Читать книгу Here on the Coast - Howard White - Страница 14
The Electric Diary
ОглавлениеI greatly admire these folks who produce a New Year’s letter detailing all the wonderful things they managed to cram into the last twelvemonth. I never read one without getting inspired to do one myself, but after sitting in front of a blank screen for ten minutes unable to think of a single thing worth mentioning to my suddenly hypercritical circle of acquaintances, I give it up, thoroughly depressed at the apparent barrenness of my existence. This is where it used to be useful to have a diary—you could flip through the entries and reassure yourself that your life was in fact much more eventful than feeble memory allows—but who has had time for a diary since they were fourteen?
Well, folks, I am not just here to deepen your blues, I am here to announce a solution. Technology to the rescue.

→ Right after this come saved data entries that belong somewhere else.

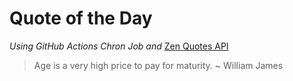 # Quote of the Day 
*Using GitHub Actions Chron Job and* [Zen Quotes API]( https://zenquotes.io/ )
> Age is a very high price to pay for maturity. ~ William James
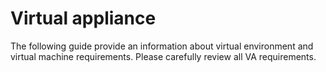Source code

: # Virtual appliance

The following guide provide an information about virtual environment and virtual machine requirements. Please carefully review all VA requirements.

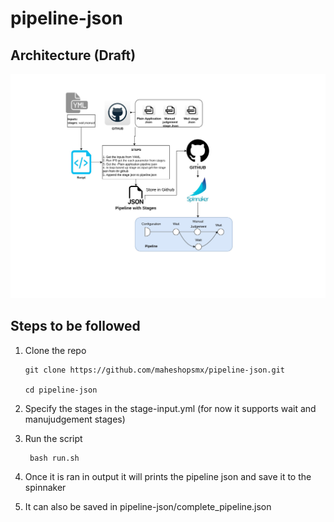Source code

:# pipeline-json


## Architecture (Draft)

![Architecture](pics/Architecture.jpg)

## Steps to be followed 

1.  Clone the repo 

        git clone https://github.com/maheshopsmx/pipeline-json.git
    
        cd pipeline-json

2. Specify the stages in the stage-input.yml (for now it supports wait and manujudgement stages)

3. Run the script

        bash run.sh
        
4. Once it is ran in output it will prints the pipeline json and  save it to the spinnaker


5. It can also be saved in  pipeline-json/complete_pipeline.json
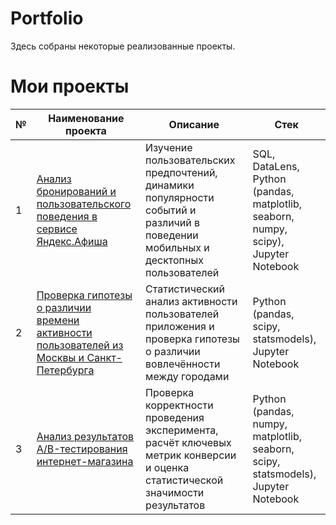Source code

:# Portfolio

Здесь собраны некоторые реализованные проекты.

# Мои проекты

| №  | Наименование проекта | Описание | Стек |
|----|-----------------------|----------|------|
| 1  | [Анализ бронирований и пользовательского поведения в сервисе Яндекс.Афиша ](https://github.com/sharly-shark/Portfolio/tree/main/Ticket_booking_service) | Изучение пользовательских предпочтений, динамики популярности событий и различий в поведении мобильных и десктопных пользователей | SQL, DataLens, Python (pandas, matplotlib, seaborn, numpy, scipy), Jupyter Notebook |
| 2  | [Проверка гипотезы о различии времени активности пользователей из Москвы и Санкт-Петербурга ](https://github.com/sharly-shark/Portfolio/tree/main/Moscow_vs_Spb_activity) | Статистический анализ активности пользователей приложения и проверка гипотезы о различии вовлечённости между городами | Python (pandas, scipy, statsmodels), Jupyter Notebook |
| 3  | [Анализ результатов A/B-тестирования интернет-магазина](https://github.com/sharly-shark/Portfolio/tree/main/Ecommerce_ab_test) | Проверка корректности проведения эксперимента, расчёт ключевых метрик конверсии и оценка статистической значимости результатов | Python (pandas, numpy, matplotlib, seaborn, scipy, statsmodels), Jupyter Notebook |
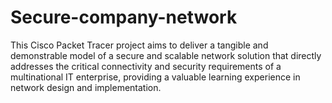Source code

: # Secure-company-network
This Cisco Packet Tracer project aims to deliver a tangible and demonstrable model of a secure and scalable network solution that directly addresses the critical connectivity and security requirements of a multinational IT enterprise, providing a valuable learning experience in network design and implementation.
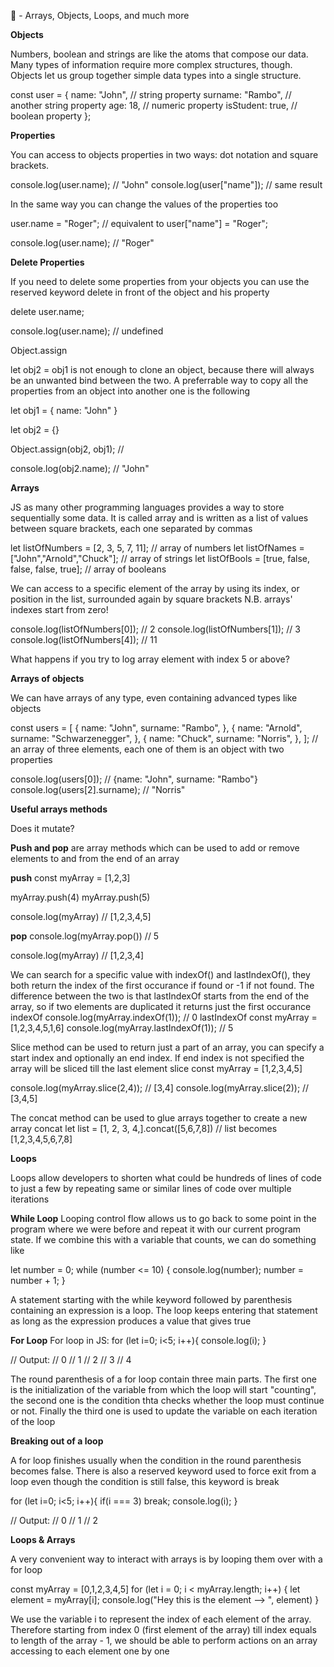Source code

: 📝 - Arrays, Objects, Loops, and much more

**Objects**

Numbers, boolean and strings are like the atoms that compose our data. Many types of information require more complex structures, though. Objects let us group together simple data types into a single structure.

const user = {
	name: "John", // string property
	surname: "Rambo", // another string property
	age: 18, // numeric property
	isStudent: true, // boolean property
};



**Properties**

You can access to objects properties in two ways: dot notation and square brackets.

console.log(user.name); // "John"
console.log(user["name"]); // same result


In the same way you can change the values of the properties too

user.name = "Roger"; // equivalent to user["name"] = "Roger";

console.log(user.name); // "Roger"



**Delete Properties**

If you need to delete some properties from your objects you can use the reserved keyword delete in front of the object and his property

delete user.name;

console.log(user.name); // undefined


Object.assign

let obj2 = obj1 is not enough to clone an object, because there will always be an unwanted bind between the two. A preferrable way to copy all the properties from an object into another one is the following

let obj1 = {
   name: "John"
}

let obj2 = {}

Object.assign(obj2, obj1); //

console.log(obj2.name); // "John"


**Arrays**

‌JS as many other programming languages provides a way to store sequentially some data. It is called array and is written as a list of values between square brackets, each one separated by commas

let listOfNumbers = [2, 3, 5, 7, 11]; // array of numbers
let listOfNames = ["John","Arnold","Chuck"]; // array of strings
let listOfBools = [true, false, false, false, true]; // array of booleans

We can access to a specific element of the array by using its index, or position in the list, surrounded again by square brackets
N.B. arrays' indexes start from zero!

console.log(listOfNumbers[0]); // 2
console.log(listOfNumbers[1]); // 3
console.log(listOfNumbers[4]); // 11

What happens if you try to log array element with index 5 or above?


**Arrays of objects**

We can have arrays of any type, even containing advanced types like objects

const users = [
       {
  	     name: "John",
  	     surname: "Rambo",
  	   },
  	   {
  	     name: "Arnold",
  	     surname: "Schwarzenegger",
  	   },
  	   {
  	     name: "Chuck",
  	     surname: "Norris",
  	   },
]; // an array of three elements, each one of them is an object with two properties

console.log(users[0]); // {name: "John", surname: "Rambo"}
console.log(users[2].surname); // "Norris"


**Useful arrays methods**

Does it mutate?

**Push and pop** are array methods which can be used to add or remove elements to and from the end of an array

**push**
const myArray = [1,2,3]

myArray.push(4)
myArray.push(5)

console.log(myArray) // [1,2,3,4,5]

**pop**
console.log(myArray.pop()) // 5

console.log(myArray) // [1,2,3,4]


We can search for a specific value with indexOf() and lastIndexOf(), they both return the index of the first occurance if found or -1 if not found. The difference between the two is that lastIndexOf starts from the end of the array, so if two elements are duplicated it returns just the first occurance
indexOf
console.log(myArray.indexOf(1)); // 0
lastIndexOf
const myArray = [1,2,3,4,5,1,6]
console.log(myArray.lastIndexOf(1)); // 5


Slice method can be used to return just a part of an array, you can specify a start index and optionally an end index. If end index is not specified the array will be sliced till the last element
slice
const myArray = [1,2,3,4,5]

console.log(myArray.slice(2,4)); // [3,4]
console.log(myArray.slice(2)); // [3,4,5]


The concat method can be used to glue arrays together to create a new array
concat
let list = [1, 2, 3, 4,].concat([5,6,7,8]) // list becomes [1,2,3,4,5,6,7,8] 


**Loops**

Loops allow developers to shorten what could be hundreds of lines of code to just a few by repeating same or similar lines of code over multiple iterations

**While Loop**
Looping control flow allows us to go back to some point in the program where we were before and repeat it with our current program state. If we combine this with a variable that counts, we can do something like

let number = 0;
while (number <= 10) {
    console.log(number);
    number = number + 1;
}

A statement starting with the while keyword followed by parenthesis containing an expression is a loop. The loop keeps entering that statement as long as the expression produces a value that gives true

**For Loop**
For loop in JS:
for (let i=0; i<5; i++){
   console.log(i);
}

// Output:
// 0
// 1
// 2
// 3
// 4

The round parenthesis of a for loop contain three main parts. The first one is the initialization of the variable from which the loop will start "counting", the second one is the condition thta checks whether the loop must continue or not. Finally the third one is used to update the variable on each iteration of the loop


**Breaking out of a loop**

A for loop finishes usually when the condition in the round parenthesis becomes false. There is also a reserved keyword used to force exit from a loop even though the condition is still false, this keyword is break

for (let i=0; i<5; i++){
   if(i === 3) break;
   console.log(i);
}

// Output:
// 0
// 1
// 2


**Loops & Arrays**

A very convenient way to interact with arrays is by looping them over with a for loop

const myArray = [0,1,2,3,4,5]
for (let i = 0; i < myArray.length; i++) {
    let element = myArray[i];
    console.log("Hey this is the element --> ", element)
}

We use the variable i to represent the index of each element of the array. Therefore starting from index 0 (first element of the array) till index equals to length of the array - 1, we should be able to perform actions on an array accessing to each element one by one
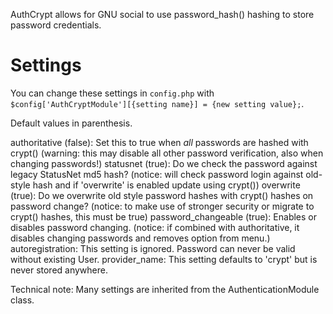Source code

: AuthCrypt allows for GNU social to use password_hash() hashing to store password credentials.

Settings
========
You can change these settings in `config.php` with `$config['AuthCryptModule'][{setting name}] = {new setting value};`.

Default values in parenthesis.

authoritative (false): Set this to true when _all_ passwords are hashed with crypt()
    (warning: this may disable all other password verification, also when changing passwords!)
statusnet (true): Do we check the password against legacy StatusNet md5 hash?
    (notice: will check password login against old-style hash and if 'overwrite' is enabled update using crypt())
overwrite (true): Do we overwrite old style password hashes with crypt() hashes on password change?
    (notice: to make use of stronger security or migrate to crypt() hashes, this must be true)
password_changeable (true): Enables or disables password changing.
    (notice: if combined with authoritative, it disables changing passwords and removes option from menu.)
autoregistration: This setting is ignored. Password can never be valid without existing User.
provider_name: This setting defaults to 'crypt' but is never stored anywhere.

Technical note: Many settings are inherited from the AuthenticationModule class.
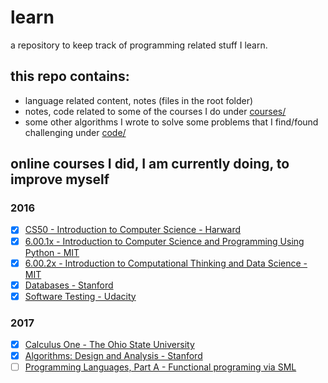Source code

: # learn
a repository to keep track of programming related stuff I learn.

## this repo contains:
- language related content, notes (files in the root folder)
- notes, code related to some of the courses I do under [courses/](courses)
- some other algorithms I wrote to solve some problems that I find/found challenging under [code/](code)

## online courses I did, I am currently doing, to improve myself

### 2016
  - [x] [CS50 - Introduction to Computer Science - Harward](https://courses.edx.org/courses/course-v1:HarvardX+CS50+X/info)
  - [x] [6.00.1x - Introduction to Computer Science and Programming Using Python -  MIT](https://courses.edx.org/courses/course-v1:MITx+6.00.1x+2T2016/info)
  - [x] [6.00.2x - Introduction to Computational Thinking and Data Science - MIT ](https://courses.edx.org/courses/course-v1:MITx+6.00.2x_6+3T2016/info)
  - [x] [Databases - Stanford](https://lagunita.stanford.edu/courses/Home/Databases/Engineering/about)
  - [x] [Software Testing - Udacity](https://www.udacity.com/course/software-testing--cs258)

### 2017
  - [x] [Calculus One - The Ohio State University](https://www.coursera.org/learn/calculus1)
  - [x] [Algorithms: Design and Analysis - Stanford](https://lagunita.stanford.edu/courses/course-v1:Engineering+Algorithms1+SelfPaced/about)
  - [ ] [Programming Languages, Part A - Functional programing via SML](https://www.coursera.org/learn/programming-languages/home/welcome)
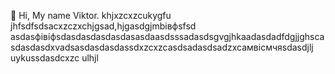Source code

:  👋 Hi, My name Viktor.
khjxzcxzcukygfu
jhfsdfsdsacxzczxchjgsad,hjgasdgjmbівфsfsd
asdasфівіфsdasdasdasdasdasasdaasdsssadasdsgvgjhkaadasdadfdgjjghscasdasdasdxvadsasdasdasdassdxzcxzcasdsadasdsadzxcaмвісмчяsdasdjlj
uykussdasdcxzc
ulhjl
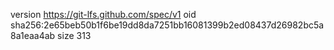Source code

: version https://git-lfs.github.com/spec/v1
oid sha256:2e65beb50b1f6be19dd8da7251bb16081399b2ed08437d26982bc5a8a1eaa4ab
size 313
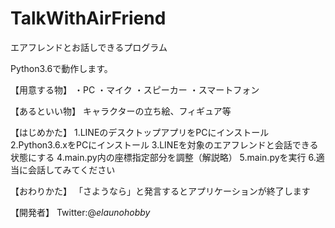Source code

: # TalkWithAirFriend
エアフレンドとお話しできるプログラム

Python3.6で動作します。

【用意する物】
・PC
・マイク
・スピーカー
・スマートフォン

【あるといい物】
キャラクターの立ち絵、フィギュア等

【はじめかた】
1.LINEのデスクトップアプリをPCにインストール
2.Python3.6.xをPCにインストール
3.LINEを対象のエアフレンドと会話できる状態にする
4.main.py内の座標指定部分を調整（解説略）
5.main.pyを実行
6.適当に会話してみてください

【おわりかた】
「さようなら」と発言するとアプリケーションが終了します

【開発者】
Twitter:@_elaunohobby_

I discovered it by accident. It works like this. Last Christmas, Mary picked up on some subtle hints and bought me my own personal smart phone. Yes, I realize I am about a decade late with this but it had taken me years to master all the hidden features of my flip phone and I was loath to just cast all that hard-won knowledge away. It seems to be a tenet of the digital age that the moment ordinary folk begin to get comfortable with any device or program, it’s time to declare that product obsolete, stop supporting it and force everyone to adopt a new version where all the familiar functions are hidden in inconvenient new places. I was holding out against this pernicious trend, but eventually decided being able to get Instagram pictures of the new grandbaby at all hours of the day would be worth it. I asked for the cheapest one available, with an eye to keeping the guilt factor to a minimum if I should lose it or wreck it, because my plan was to keep it in my jacket pocket so I’d always have it in case I found myself on the scene of another Dziekanski tasering or at least of someone going under the table at the office Christmas party.
I promptly forgot about this ambition and left the phone at home most of the time but, it turns out, not all the time. Not having figured out how to sort the various outings into separate “albums” the way the (incomprehensible) manual recommends, my entire year’s shooting is jammed pell-mell into one giant file in my computer’s My Pictures directory, and through some crossing of virtual wires I find myself watching this entire file run past my eyes in “Slide Show” mode.
There’s the bunch from the office down at Baker’s Beach for an after-work swim last July. Now, in the inky depths of winter it seems almost impossible to imagine swimming outdoors, let alone having enough sunlight to do it after work! What was that cute co-op student’s name, anyway? Now here’s a scene I was trying to forget: one I took for insurance purposes showing the charred rubble that was all that remained of our rental house after it burned at the end of last year. Was that a mere year ago? Funny how the big traumas seem further away than they are. There’s that chubby three-point buck who kept our grapevine so nicely trimmed all summer. I wonder whose freezer he’s in right now? Whoever it is, I hope they appreciate the fine grapey aftertaste. There’s friend Anna with her trousers rolled up wading through that funny landlocked tidepool we discovered up at the head of Hotham Sound last August, proof we got at least a little boating in this year. And here’s the going-away party for our prized editorial prodigy Emma, leaving the coast to start a new life closer to civilization and eligible bachelors. The year was not without its touching moments, now that I think of it. And speaking of that, here’s sweet Callan, our brand new grandson, squinting at the light on his first day of life. That alone is enough to make this a year among years. Now here’s a nice one—it’s spouse Mary, sitting with my 101-year-old dad and his 98-year-old bride Edith in their sunny September garden, their late-life love preserved for all time.
The random images flow on, kindling memory. And to think, this absorbing pageant is but a tiny fragment of all that really did happen, a few random samples from the times I actually remembered to take the phone, and to occasionally raise it up and click. It gives me a new appreciation of all that can happen in a single year, a year that I couldn’t think up anything to say for just an hour ago.
It’s a great cure for the January blues. This year I’m going to take twice as many pictures and call it my photo diary. Maybe I can even turn it into a bestselling book: Photo-Therapy: How to Click Your Way to a New Appreciation of Everyday Life. Try it. I recommend it.